### Task
Set the listing down exactly; no pictures.

Information supplied Block Start

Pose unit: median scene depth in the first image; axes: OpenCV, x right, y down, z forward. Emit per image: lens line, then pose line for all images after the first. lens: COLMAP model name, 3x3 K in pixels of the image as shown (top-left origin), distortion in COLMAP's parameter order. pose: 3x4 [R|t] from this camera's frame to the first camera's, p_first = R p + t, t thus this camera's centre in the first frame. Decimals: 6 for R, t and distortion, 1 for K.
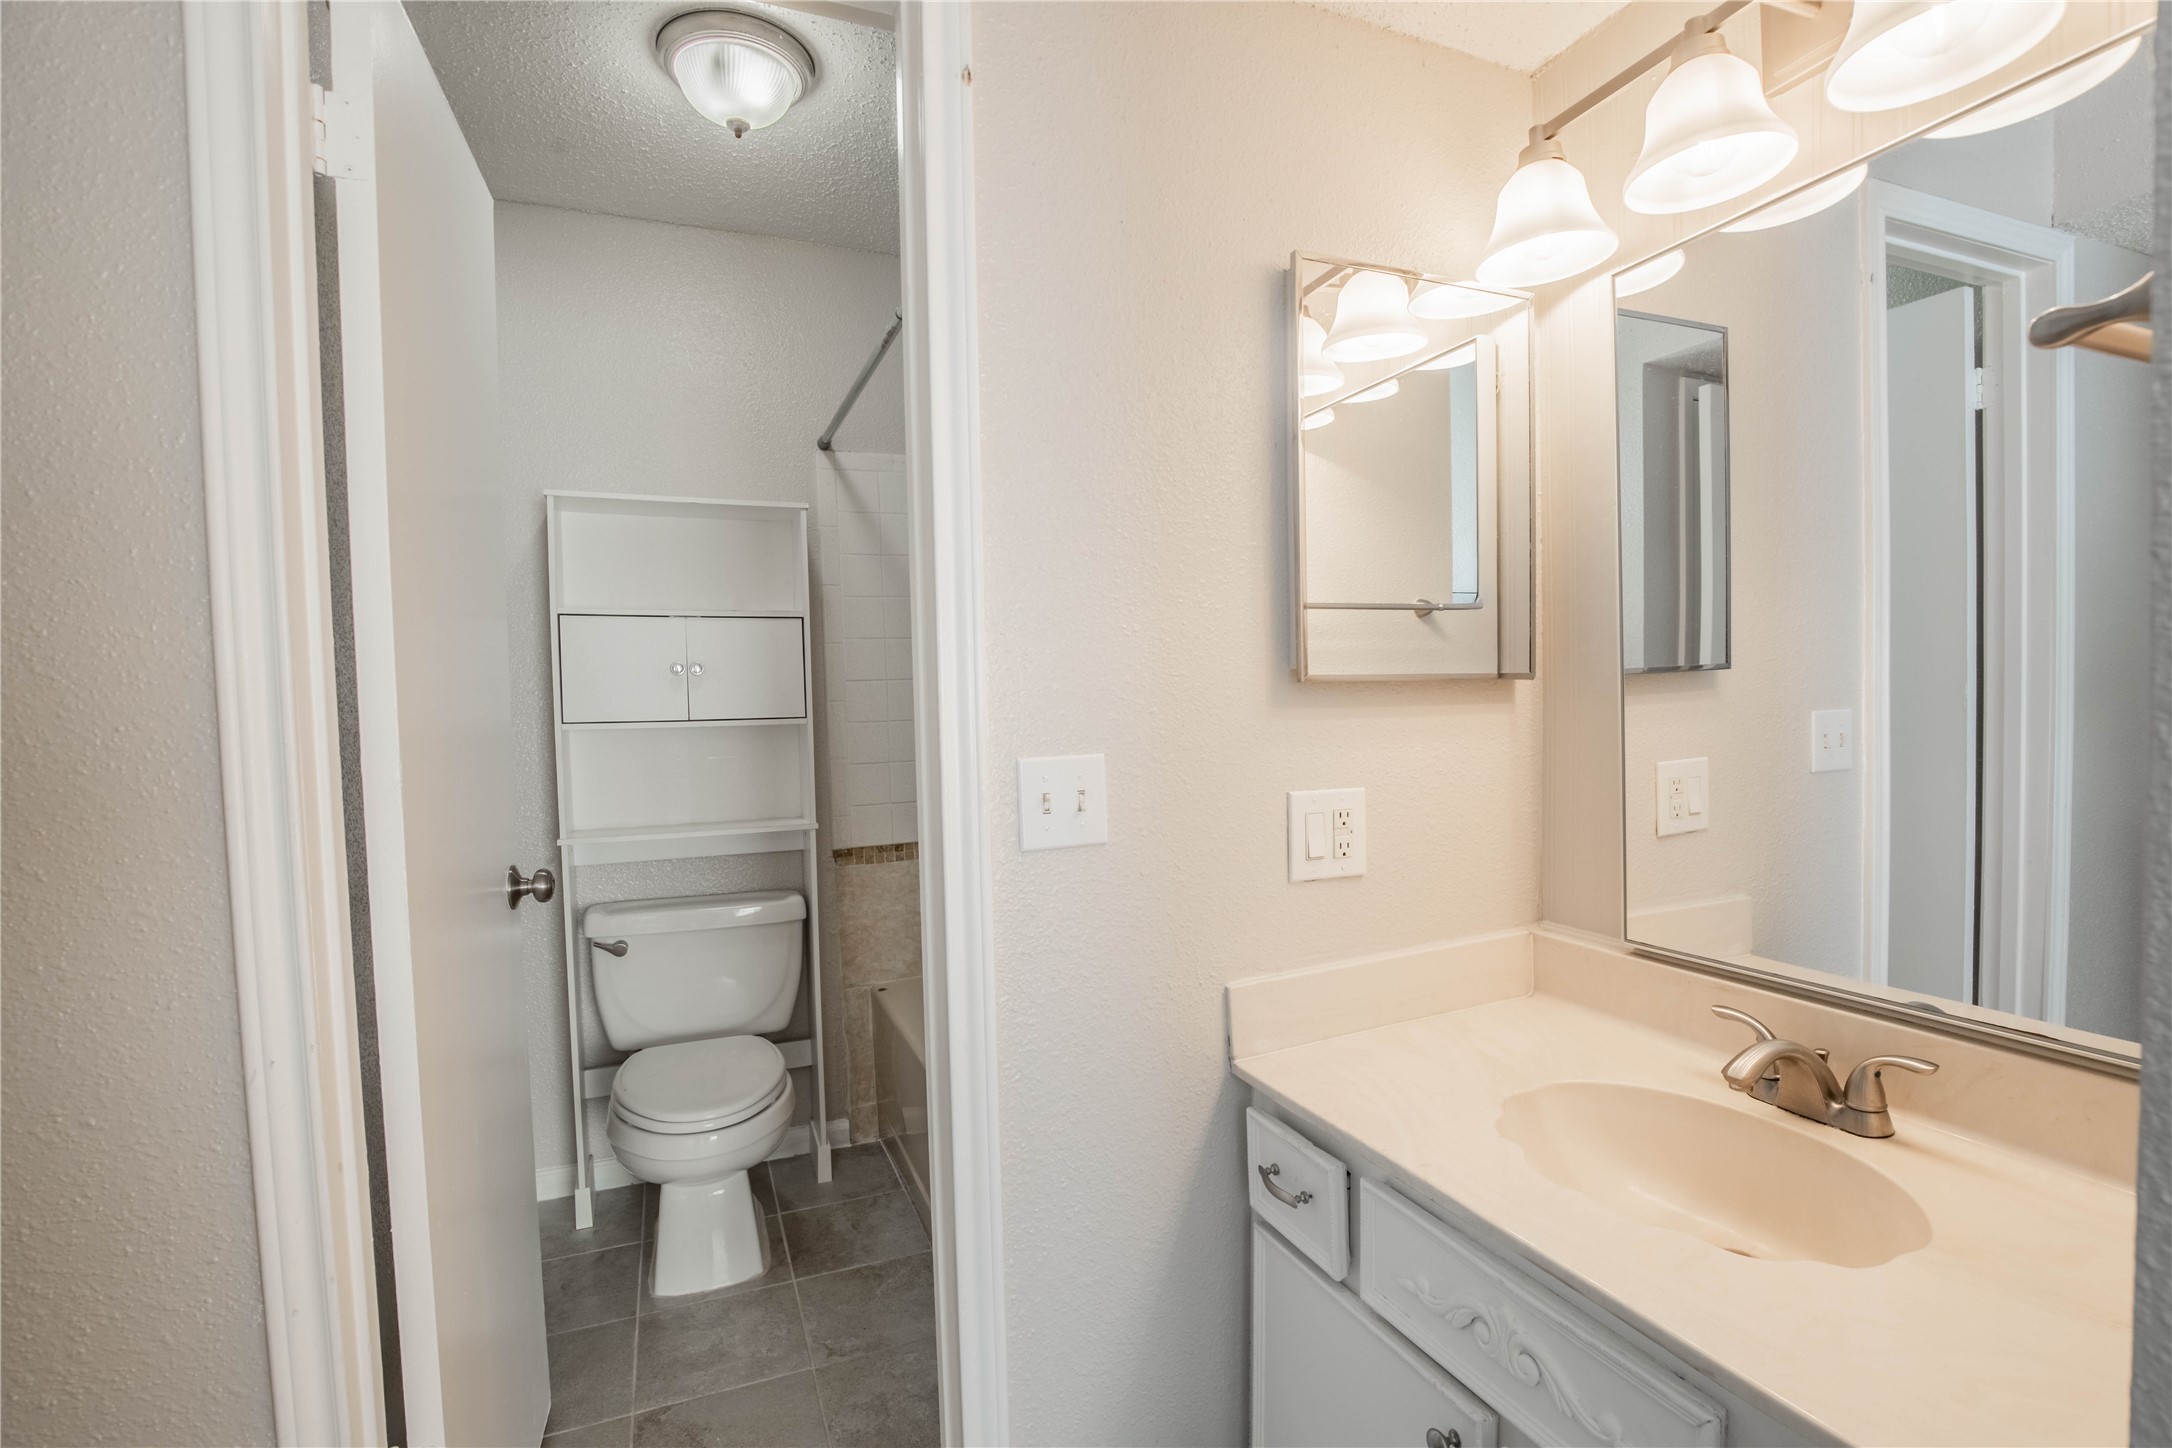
lens RADIAL K [[1022.1, 0, 1089.1], [0, 1022.1, 724.6], [0, 0, 1]] dist [-0.022248, -0.000750]
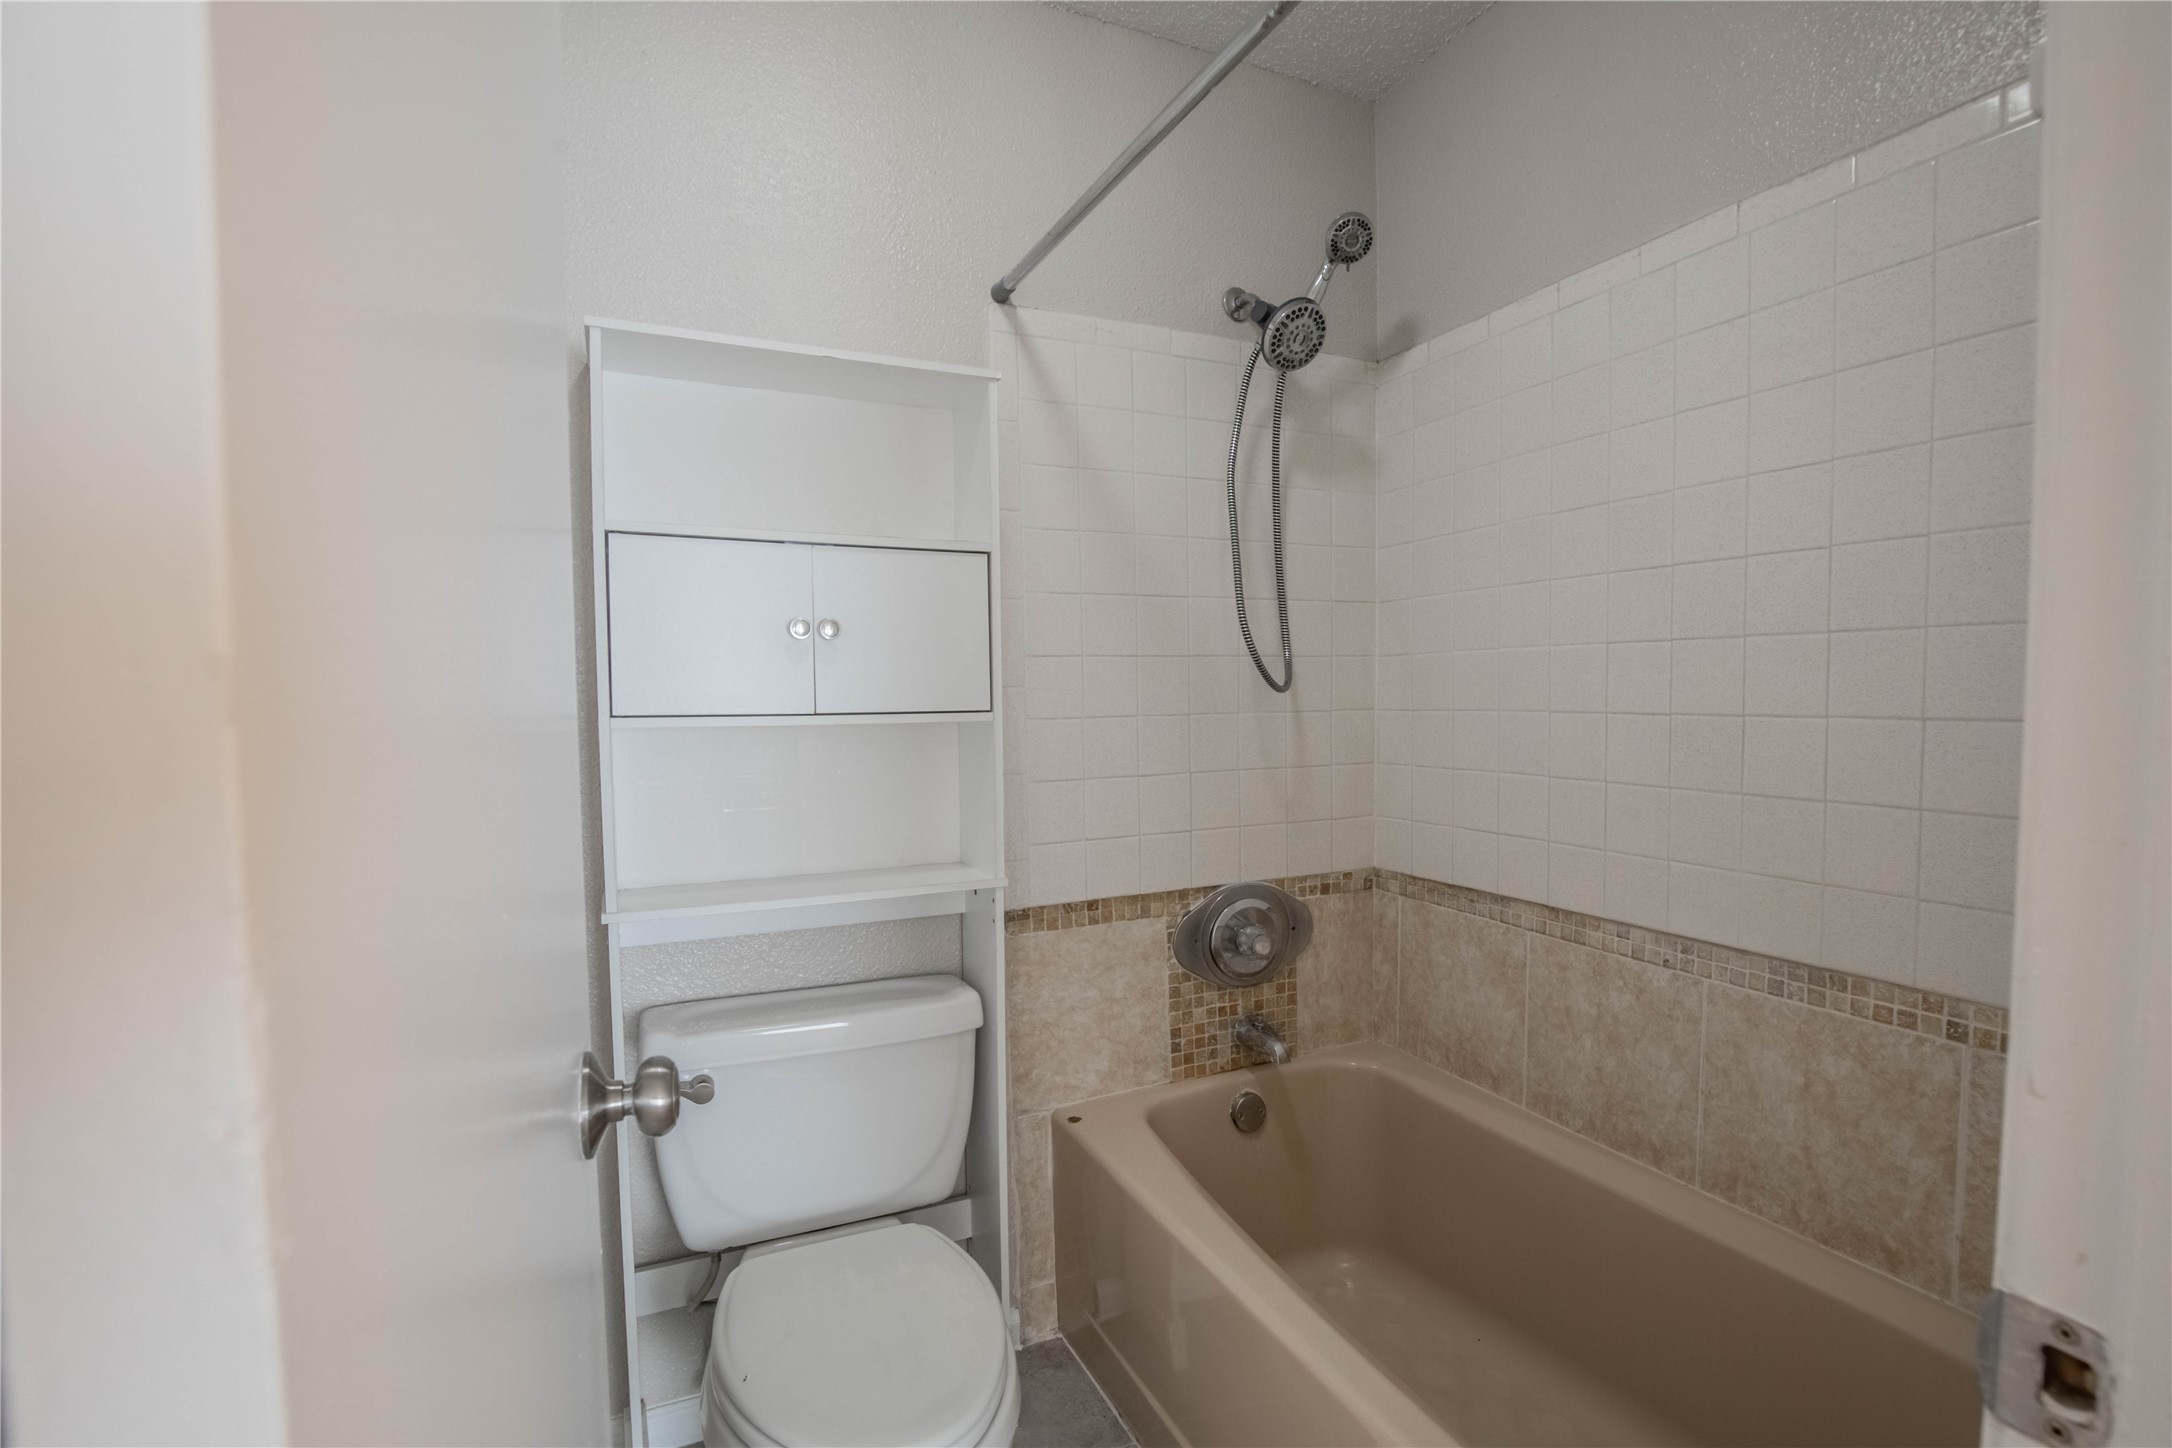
lens RADIAL K [[1022.1, 0, 1087.5], [0, 1022.1, 730.9], [0, 0, 1]] dist [-0.022248, -0.000750]
pose [[0.998964, 0.015337, 0.042839, -0.228941], [-0.016102, 0.999716, 0.017576, -0.006894], [-0.042557, -0.018248, 0.998927, 0.340218]]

Information supplied Block End

### Answer for the task
Pose unit: median scene depth in the first image; axes: OpenCV, x right, y down, z forward. Emit per image: lens line, then pose line for all images after the first. lens: COLMAP model name, 3x3 K in pixels of the image as shown (top-left origin), distortion in COLMAP's parameter order. pose: 3x4 [R|t] from this camera's frame to the first camera's, p_first = R p + t, t thus this camera's centre in the first frame. Decimals: 6 for R, t and distortion, 1 for K.
lens RADIAL K [[1022.1, 0, 1089.1], [0, 1022.1, 724.6], [0, 0, 1]] dist [-0.022248, -0.000750]
lens RADIAL K [[1022.1, 0, 1087.5], [0, 1022.1, 730.9], [0, 0, 1]] dist [-0.022248, -0.000750]
pose [[0.998964, 0.015337, 0.042839, -0.228941], [-0.016102, 0.999716, 0.017576, -0.006894], [-0.042557, -0.018248, 0.998927, 0.340218]]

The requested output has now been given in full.